Thanks to our heroes, I now live in a country where all have an equal chance, whether you are the nation’s newest baby girl in the most rural district, or whether you are the head of Parliament. Thanks to this foundation, we have the opportunity to build the future we want through dialogue and transparency.
In this reborn Rwanda, our society is far from homogenous; this is such a blessing, because it is our diversity that fuels the engine of innovation behind recent progress. Certainly, many serious challenges lie ahead, and we have so much more to achieve in order to give all of our brothers and sisters the opportunities that they deserve. But we are continuously progressing each day to achieve that vision, and on this July fourth, I hope we do not take these efforts for granted.
In today’s Rwanda, every citizen inside our borders or living all around the world—whether they support the government’s efforts or hold different views—identify themselves as Rwandans with pride. Today, we celebrate the blessing of our shared identity as Rwandans, and pursue with renewed purpose our mission to accelerate the journey to shared development by transforming our Vision 2020 into our daily reality.
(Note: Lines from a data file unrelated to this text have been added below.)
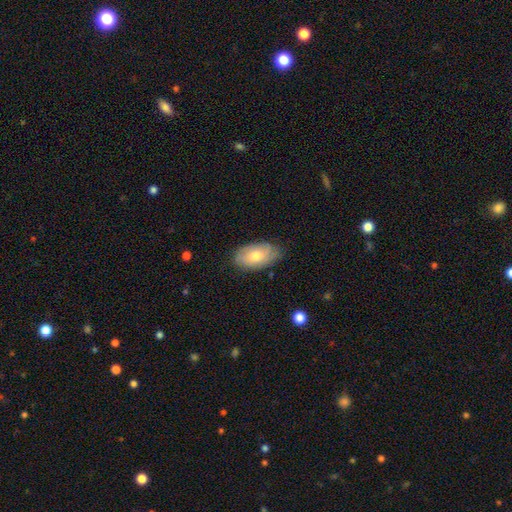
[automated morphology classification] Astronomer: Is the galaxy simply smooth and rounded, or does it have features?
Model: smooth — 64%.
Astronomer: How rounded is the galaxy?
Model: in between — 94%.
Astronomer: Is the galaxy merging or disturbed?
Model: none — 75%.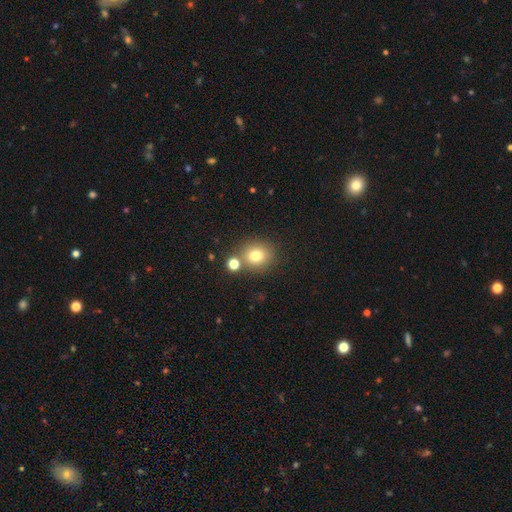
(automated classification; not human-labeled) smooth-or-featured: smooth: 77% | star or artifact: 14% | featured or disk: 10%
  how-rounded: round: 80% | in between: 19% | cigar-shaped: 1%
  merging: none: 72% | merger: 15% | minor disturbance: 9% | major disturbance: 3%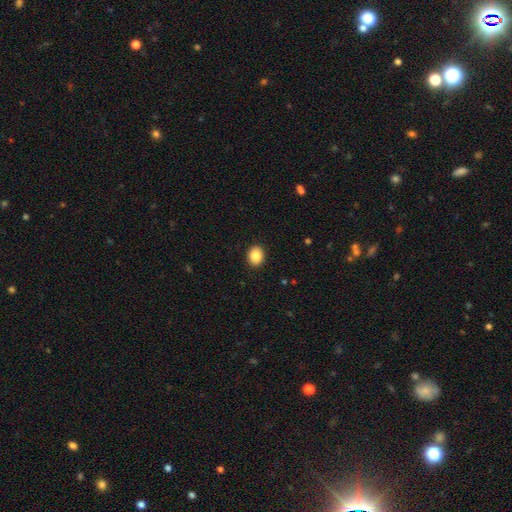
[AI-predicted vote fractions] Q: Smooth or featured?
A: smooth (88%); runner-up: star or artifact (8%)
Q: How rounded?
A: round (54%); runner-up: in between (45%)
Q: Merging?
A: none (91%); runner-up: minor disturbance (6%)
Many of our international friends see Rwanda’s recent achievements as a miracle of humanity, compassion, forgiveness, inclusivity, and progressive thinking that some claim could never be replicated elsewhere. But on this July fourth, as we reflect on a journey spanning twenty years, it is clear that this is no miracle. Anything that we have achieved has been through the determination and shared efforts of millions of Rwandans to liberate our country from the spirit of division, from fear, from ignorance, from the consequences of bad leadership, and from the oppression of poverty.
If we still have a long way to go, we are proud of what has been built to date. In this spirit of reflection, I feel a strong sense of gratitude to the Rwandan Patriotic Front for having halted the Genocide, and for protecting our people and our nation these past two decades. By helping more than two million refugees and displaced citizens to return home to peace and security, by making our communities free from discrimination of any kind, and by building the foundations of a democracy based on human rights, the sacrifices of our countrymen and countrywomen and the leadership of our President Paul Kagame have brought us here today. The liberation of 1994 recovered our dignity; the daily work to liberate our minds is making us proud Rwandans and proud Africans.
With this legacy, the Rwandan people can address the greatest challenges we have face by owning them, working to take full responsibility in the face of complexity, and harnessing the creativity of our people to find the solutions our nation needs. If we carry this spirit forward, we will truly own our future for the next 20 years and beyond.